§ **Вопросы для разбора**
1) На какие два документа опирается версия о том, что письмо предназначалось для съезда партии, согласно тексту о письме Ленина?
2) Перепишите из текста о письме Ленина отрывок от «Кому предназначалось это» до «произойдет после смерти Ленина.».

§ **Текст для разбора**
-=-=-=-=-
Кому предназначалось это письмо? Без ответа на этот вопрос невозможно понять место этого письма среди других текстов «Завещания», а значит, нельзя составить верного представления о нем. В традиционной историографии он решается так: диктовка 23 декабря является составной частью «Письма к съезду», адресованного тому съезду партии, который должен был собраться после смерти Ленина. В новейшей литературе былой определенности нет. Одни считают, что письмо было адресовано XII съезду партии, другие признают, что неясно, какому именно съезду оно было адресовано — ближайшему XII или тому, который произойдет после смерти Ленина.

Версия о том, что этот текст предназначался для съезда партии, опирается на запись Володичевой в «Дневнике дежурных секретарей» за 23 декабря и на письмо Л.А. Фотиевой Л.Б. Каменеву от 29 декабря 1922 г. В свидетельствах Володичевой имеются противоречия. С одной стороны, она в «Дневнике дежурных секретарей» пишет, что Ленин, начиная диктовку, сказал: «Я хочу Вам продиктовать письмо к съезду. Запишите!»[896], а с другой стороны, она якобы не думала, что записывает письмо для делегатов съезда. В противном случае она не направила бы его Сталину. Получается, что, с одной стороны, она знает, что Ленин обращался к съезду, а с другой — не ведает об этом. Это противоречие в ее рассказе не выражено отчетливо, но просматривается достаточно определенно. В воспоминаниях (в передаче Г. Волкова) она устраняет это противоречие и утверждает, что Ленин не дал распоряжения относительно диктовки, поэтому она «решается позвонить (чтобы посоветоваться) Л.А. Фотиевой; спрашивает, кому надо показать материал». «Ну что ж, — следует ответ, — покажите Сталину»[897].
-=-=-=-=-
Сохранённые записи
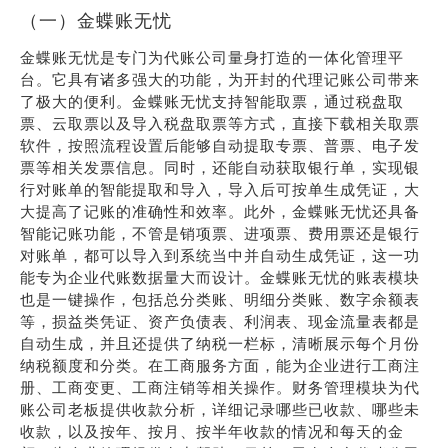
（一）金蝶账无忧
金蝶账无忧是专门为代账公司量身打造的一体化管理平
台。它具有诸多强大的功能，为开封的代理记账公司带来
了极大的便利。金蝶账无忧支持智能取票，通过税盘取
票、云取票以及导入税盘取票等方式，直接下载相关取票
软件，按照流程设置后能够自动提取专票、普票、电子发
票等相关发票信息。同时，还能自动获取银行单，实现银
行对账单的智能提取和导入，导入后可按单生成凭证，大
大提高了记账的准确性和效率。此外，金蝶账无忧还具备
智能记账功能，不管是销项票、进项票、费用票还是银行
对账单，都可以导入到系统当中并自动生成凭证，这一功
能专为企业代账数据量大而设计。金蝶账无忧的账表模块
也是一键操作，包括总分类账、明细分类账、数字余额表
等，损益类凭证、资产负债表、利润表、现金流量表都是
自动生成，并且还提供了纳税一栏标，清晰展示每个月份
纳税额度和分类。在工商服务方面，能为企业进行工商注
册、工商变更、工商注销等相关操作。财务管理模块为代
账公司老板提供收款分析，详细记录哪些已收款、哪些未
收款，以及按年、按月、按半年收款的情况和每天的金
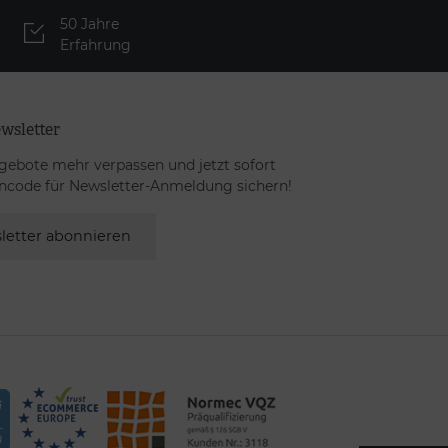
50 Jahre
Erfahrung
wsletter
gebote mehr verpassen und jetzt sofort
ncode für Newsletter-Anmeldung sichern!
letter abonnieren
-=-=-=-=-
§ **Ответы к заданию**
1) На запись Володичевой в «Дневнике дежурных секретарей» за 23 декабря и на письмо Л.А. Фотиевой Л.Б. Каменеву от 29 декабря 1922 г.

2)
Кому предназначалось это письмо? Без ответа на этот вопрос невозможно понять место этого письма среди других текстов «Завещания», а значит, нельзя составить верного представления о нем. В традиционной историографии он решается так: диктовка 23 декабря является составной частью «Письма к съезду», адресованного тому съезду партии, который должен был собраться после смерти Ленина. В новейшей литературе былой определенности нет. Одни считают, что письмо было адресовано XII съезду партии, другие признают, что неясно, какому именно съезду оно было адресовано — ближайшему XII или тому, который произойдет после смерти Ленина.